A Type I error occurs when the null hypothesis is incorrectly rejected when it is actually true (Triola, Chapter on Hypothesis Testing).
- 24
What is a Type II error in the context of t-tests?
A Type II error occurs when the null hypothesis is not rejected when it is false, indicating a failure to detect a true effect (Moore McCabe, Chapter on Hypothesis Testing).
- 25
What is the purpose of conducting a power analysis before a t-test?
A power analysis helps determine the sample size needed to detect an effect of a given size with a specified level of confidence (Triola, Chapter on t-Tests).
- 26
How does the central limit theorem relate to t-tests?
The central limit theorem states that the sampling distribution of the sample mean approaches a normal distribution as sample size increases, which is fundamental for t-tests (Moore McCabe, Chapter on Sampling Distributions).
- 27
What is the difference between independent and dependent samples?
Independent samples are from different groups, while dependent samples are related or matched in some way, such as before-and-after measurements (Triola, Chapter on t-Tests).
- 28
What is the role of the standard error in t-tests?
The standard error measures the variability of the sample mean estimate, which is crucial for calculating the t-statistic (Moore McCabe, Chapter on t-Tests).
- 29
What should you do if the data does not meet the assumptions of a t-test?

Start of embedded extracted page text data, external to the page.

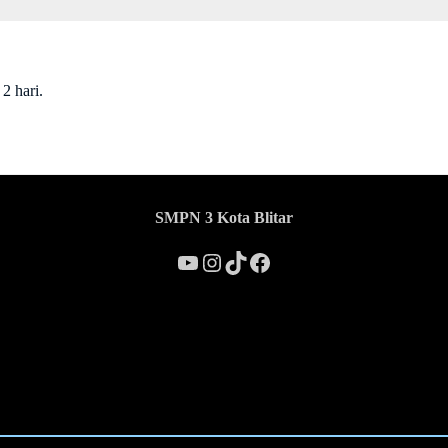
i 2 hari.
SMPN 3 Kota Blitar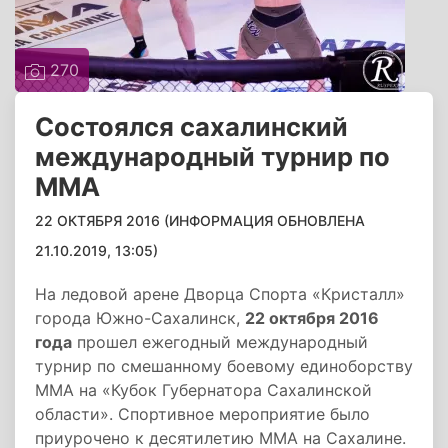
270
Состоялся сахалинский
международный турнир по
ММА
22 ОКТЯБРЯ 2016 (ИНФОРМАЦИЯ ОБНОВЛЕНА
21.10.2019, 13:05)
На ледовой арене Дворца Спорта «Кристалл»
города Южно-Сахалинск,
22 октября 2016
года
прошел ежегодный международный
турнир по смешанному боевому единоборству
ММА на «Кубок Губернатора Сахалинской
области». Спортивное мероприятие было
приурочено к десятилетию ММА на Сахалине.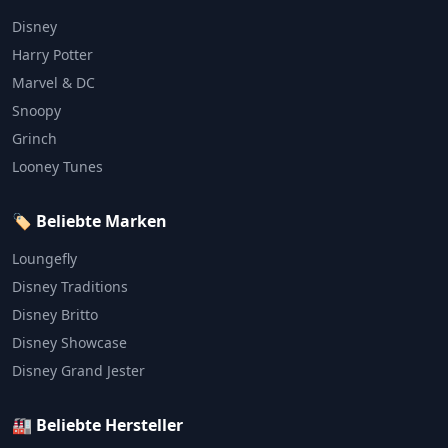
Disney
Harry Potter
Marvel & DC
Snoopy
Grinch
Looney Tunes
🏷️ Beliebte Marken
Loungefly
Disney Traditions
Disney Britto
Disney Showcase
Disney Grand Jester
🏭 Beliebte Hersteller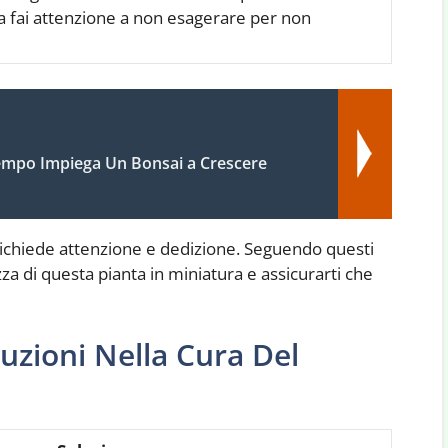
a fai attenzione a non esagerare per non
mpo Impiega Un Bonsai a Crescere
richiede attenzione e dedizione. Seguendo questi
zza di questa pianta in miniatura e assicurarti che
uzioni Nella Cura Del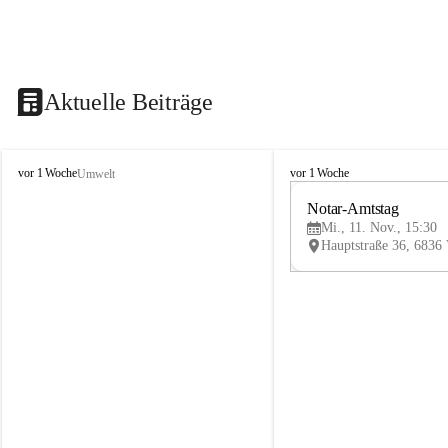
Aktuelle Beiträge
V
V
vor 1 Woche
vor 1 Woche
Umwelt
i
i
k
k
Notar-Amtstag
t
t
Mi., 11. Nov., 15:30
o
o
r
r
s
s
b
b
e
e
r
r
g
g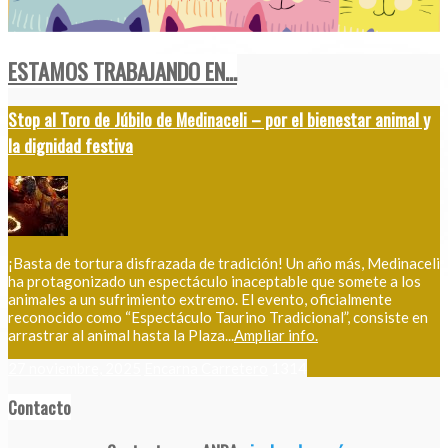
ESTAMOS TRABAJANDO EN...
Stop al Toro de Júbilo de Medinaceli – por el bienestar animal y
la dignidad festiva
¡Basta de tortura disfrazada de tradición! Un año más, Medinaceli
ha protagonizado un espectáculo inaceptable que somete a los
animales a un sufrimiento extremo. El evento, oficialmente
reconocido como “Espectáculo Taurino Tradicional”, consiste en
arrastrar al animal hasta la Plaza...
Ampliar info.
27 noviembre, 2025
Encarna Carretero
1314
Contacto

If assumptions are violated, consider using non-parametric tests, such as the Wilcoxon signed-rank test or Mann-Whitney U test (Triola, Chapter on Non-parametric Tests).
- 30
What is the significance of the t-distribution?
The t-distribution is used in t-tests when sample sizes are small and/or population standard deviations are unknown, providing a more accurate estimate of variability (Moore McCabe, Chapter on t-Tests).
- 31
How do you interpret a confidence interval for a mean difference?

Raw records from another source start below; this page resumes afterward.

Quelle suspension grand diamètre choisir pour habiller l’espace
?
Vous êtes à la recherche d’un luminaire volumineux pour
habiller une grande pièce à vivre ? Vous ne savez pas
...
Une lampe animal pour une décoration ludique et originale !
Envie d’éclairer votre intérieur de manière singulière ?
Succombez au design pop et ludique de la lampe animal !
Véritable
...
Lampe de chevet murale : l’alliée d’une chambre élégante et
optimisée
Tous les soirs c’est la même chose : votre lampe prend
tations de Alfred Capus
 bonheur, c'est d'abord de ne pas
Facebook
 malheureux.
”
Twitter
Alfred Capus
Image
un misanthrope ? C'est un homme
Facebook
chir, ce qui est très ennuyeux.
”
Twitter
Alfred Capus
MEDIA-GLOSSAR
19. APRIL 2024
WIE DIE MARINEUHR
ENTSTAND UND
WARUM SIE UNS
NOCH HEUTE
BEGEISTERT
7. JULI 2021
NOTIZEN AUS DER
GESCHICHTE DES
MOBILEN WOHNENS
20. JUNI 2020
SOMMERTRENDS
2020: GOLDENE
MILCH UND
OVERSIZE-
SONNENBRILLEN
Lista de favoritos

A confidence interval for a mean difference provides a range of values that likely contains the true difference between the means, informing about the precision of the estimate (Triola, Chapter on t-Tests).
- 32
What is the effect of a larger sample size on the confidence interval width?
A larger sample size generally results in a narrower confidence interval, indicating more precise estimates of the population parameter (Moore McCabe, Chapter on t-Tests).
- 33
What is the relationship between the t-test and ANOVA?
Both t-tests and ANOVA are used to compare means, but ANOVA is used for comparing three or more groups, while t-tests are for two groups (Triola, Chapter on ANOVA).
- 34
What is the impact of using a one-tailed test versus a two-tailed test?
A one-tailed test has more power to detect an effect in one direction but does not test for effects in the opposite direction, while a two-tailed test assesses both (Moore McCabe, Chapter on t-Tests).
- 35
What is the role of hypothesis testing in statistics?
Hypothesis testing is a method for making decisions about population parameters based on sample data, helping to determine if observed effects are statistically significant (Triola, Chapter on Hypothesis Testing).